On one hand it isn't as bad a I thought it would be, and yet on the other hand it sucks. It is like there is this cosmic trade off going on that someone findes extremely funny to watch from a far but it doesn't feel funny to you. My energy is better than it has been in 6.5 years. My muscles are not screaming at me with pain from head to toe and in spite of the hours I work and the fact that those hours prevent me from taking college classes to complete my degree and better position myself from being unemployed again, I find myself with time, energy, and cognitive ability after work to burn. These are all good things. I should be funneling all this blessing into studying for my insurance license so I can go to work for Aflac and position myself where I can quit the nursing home I work at. It will all happen in good time. What is holding me back? One last transition. I really need to rent out two rooms in my home so that I don't have the worry of financially being able to pay all the bills on time. God has been extremely faithful in providing for me and my kids the same as a husband would over the years and this time is no different even if I haven't always been faithful to Him after all I am not perfect.

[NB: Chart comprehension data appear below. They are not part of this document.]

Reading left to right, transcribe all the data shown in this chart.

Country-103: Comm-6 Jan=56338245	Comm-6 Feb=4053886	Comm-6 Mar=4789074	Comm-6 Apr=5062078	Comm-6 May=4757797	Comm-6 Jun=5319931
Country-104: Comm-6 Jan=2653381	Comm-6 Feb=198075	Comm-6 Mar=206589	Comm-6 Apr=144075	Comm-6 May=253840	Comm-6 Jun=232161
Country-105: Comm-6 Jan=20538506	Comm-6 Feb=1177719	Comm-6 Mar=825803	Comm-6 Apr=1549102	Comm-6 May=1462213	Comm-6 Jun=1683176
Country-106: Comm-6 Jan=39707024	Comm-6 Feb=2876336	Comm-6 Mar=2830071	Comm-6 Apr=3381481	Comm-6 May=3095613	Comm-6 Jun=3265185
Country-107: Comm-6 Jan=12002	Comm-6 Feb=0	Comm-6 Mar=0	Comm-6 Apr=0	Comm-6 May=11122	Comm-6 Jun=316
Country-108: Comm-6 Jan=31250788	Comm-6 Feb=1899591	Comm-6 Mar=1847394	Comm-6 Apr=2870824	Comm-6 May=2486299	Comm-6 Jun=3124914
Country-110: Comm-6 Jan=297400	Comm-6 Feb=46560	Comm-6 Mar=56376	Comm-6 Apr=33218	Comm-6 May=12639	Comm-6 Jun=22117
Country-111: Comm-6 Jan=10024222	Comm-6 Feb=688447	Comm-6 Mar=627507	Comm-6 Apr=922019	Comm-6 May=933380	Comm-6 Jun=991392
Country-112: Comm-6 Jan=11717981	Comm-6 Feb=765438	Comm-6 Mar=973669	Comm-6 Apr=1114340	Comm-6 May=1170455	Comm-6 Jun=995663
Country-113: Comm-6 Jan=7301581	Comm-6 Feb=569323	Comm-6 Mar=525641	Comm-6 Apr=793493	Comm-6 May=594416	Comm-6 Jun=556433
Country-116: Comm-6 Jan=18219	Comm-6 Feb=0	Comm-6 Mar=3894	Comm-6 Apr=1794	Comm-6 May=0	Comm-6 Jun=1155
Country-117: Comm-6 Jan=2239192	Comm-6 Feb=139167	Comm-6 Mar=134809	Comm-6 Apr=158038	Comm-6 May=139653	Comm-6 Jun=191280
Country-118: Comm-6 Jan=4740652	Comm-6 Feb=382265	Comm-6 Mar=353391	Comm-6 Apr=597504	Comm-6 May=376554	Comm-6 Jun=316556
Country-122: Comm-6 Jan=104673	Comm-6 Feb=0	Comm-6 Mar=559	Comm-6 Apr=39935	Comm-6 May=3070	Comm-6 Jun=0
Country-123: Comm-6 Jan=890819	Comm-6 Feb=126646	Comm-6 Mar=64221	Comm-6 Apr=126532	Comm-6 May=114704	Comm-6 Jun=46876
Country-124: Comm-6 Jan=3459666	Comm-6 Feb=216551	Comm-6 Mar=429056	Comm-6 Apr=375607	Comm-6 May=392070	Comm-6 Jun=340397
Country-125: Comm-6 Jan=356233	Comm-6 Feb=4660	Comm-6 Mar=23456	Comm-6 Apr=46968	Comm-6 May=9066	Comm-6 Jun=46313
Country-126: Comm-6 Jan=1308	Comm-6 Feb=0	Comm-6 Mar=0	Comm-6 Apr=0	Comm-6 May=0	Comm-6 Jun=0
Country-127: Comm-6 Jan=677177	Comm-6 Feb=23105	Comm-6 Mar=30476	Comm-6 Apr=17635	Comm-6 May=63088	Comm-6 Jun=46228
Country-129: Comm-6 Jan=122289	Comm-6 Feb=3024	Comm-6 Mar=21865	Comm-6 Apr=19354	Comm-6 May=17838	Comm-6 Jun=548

I am really looking forward to getting those rooms rented out and adjusting to two new people being in my home and then settling into a new routine myself that will impact my future for years to come and hopefully not only provide financially for when I can no longer work, but also give me the flexability to travel and spend time with my brother and sisters before I start having to go to their funerals. Being the youngest of the group it is not something I look forward to. My growing up years were not exactly happy ones being the youngest of seven in a divorced family, I would like to make the later years better than the beginning years.
I hope sharing my personal thoughts here and what I am going through has got you thinking. Life is short. To short to allow it to slip through your fingers wishing you had done something instead of doing it. What is it you want to do?